Electronic design files:
* * *

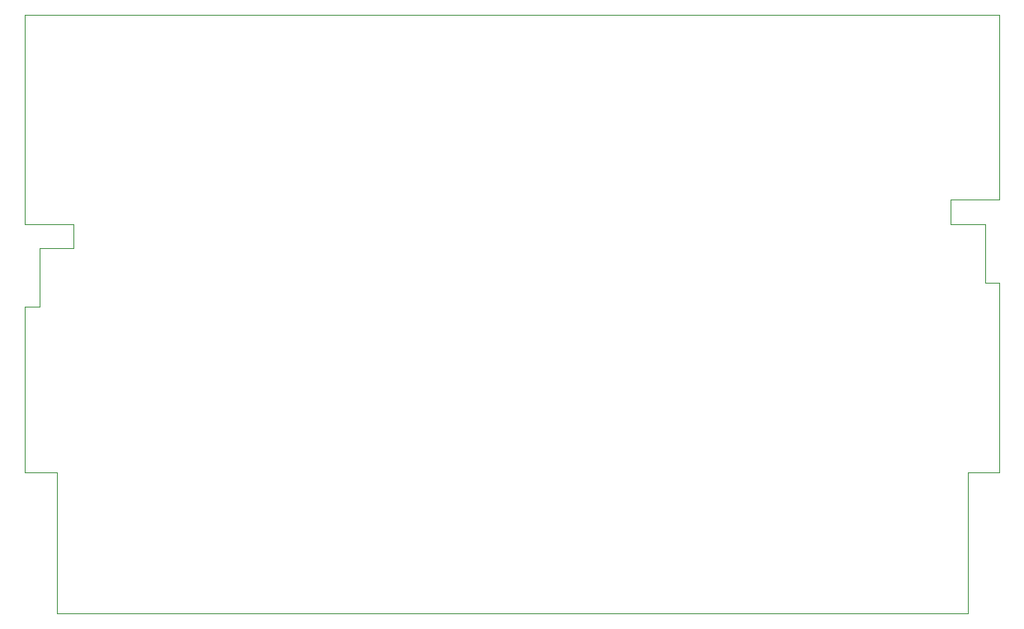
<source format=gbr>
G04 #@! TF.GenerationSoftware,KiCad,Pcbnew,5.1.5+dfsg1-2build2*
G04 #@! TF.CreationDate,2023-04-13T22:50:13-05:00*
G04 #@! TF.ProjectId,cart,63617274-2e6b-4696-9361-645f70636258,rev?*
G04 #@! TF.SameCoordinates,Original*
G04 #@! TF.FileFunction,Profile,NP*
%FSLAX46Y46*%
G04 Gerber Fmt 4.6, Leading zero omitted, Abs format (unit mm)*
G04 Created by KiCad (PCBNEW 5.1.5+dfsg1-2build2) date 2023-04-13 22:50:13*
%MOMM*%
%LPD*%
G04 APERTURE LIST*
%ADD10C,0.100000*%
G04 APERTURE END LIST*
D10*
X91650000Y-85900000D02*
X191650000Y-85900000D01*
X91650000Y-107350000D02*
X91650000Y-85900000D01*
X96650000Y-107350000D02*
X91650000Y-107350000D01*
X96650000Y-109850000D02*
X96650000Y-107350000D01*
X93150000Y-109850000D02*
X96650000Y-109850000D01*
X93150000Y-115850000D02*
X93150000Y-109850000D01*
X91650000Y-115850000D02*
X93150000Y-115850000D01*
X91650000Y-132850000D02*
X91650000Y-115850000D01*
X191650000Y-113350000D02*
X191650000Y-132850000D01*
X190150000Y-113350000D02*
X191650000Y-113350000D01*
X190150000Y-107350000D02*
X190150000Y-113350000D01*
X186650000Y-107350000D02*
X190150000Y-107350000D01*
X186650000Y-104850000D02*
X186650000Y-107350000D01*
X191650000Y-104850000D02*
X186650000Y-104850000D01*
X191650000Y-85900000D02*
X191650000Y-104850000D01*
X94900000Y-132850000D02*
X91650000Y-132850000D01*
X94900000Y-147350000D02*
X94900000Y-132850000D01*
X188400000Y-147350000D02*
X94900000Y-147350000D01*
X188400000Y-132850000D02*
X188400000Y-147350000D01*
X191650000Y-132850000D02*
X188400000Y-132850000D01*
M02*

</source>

* * *

• [WHAT TO PRODUCE]: What is the number of lines in the records that contain the string "APERTURE"? Give only that number.

• [WRITTEN SOLUTION]: 2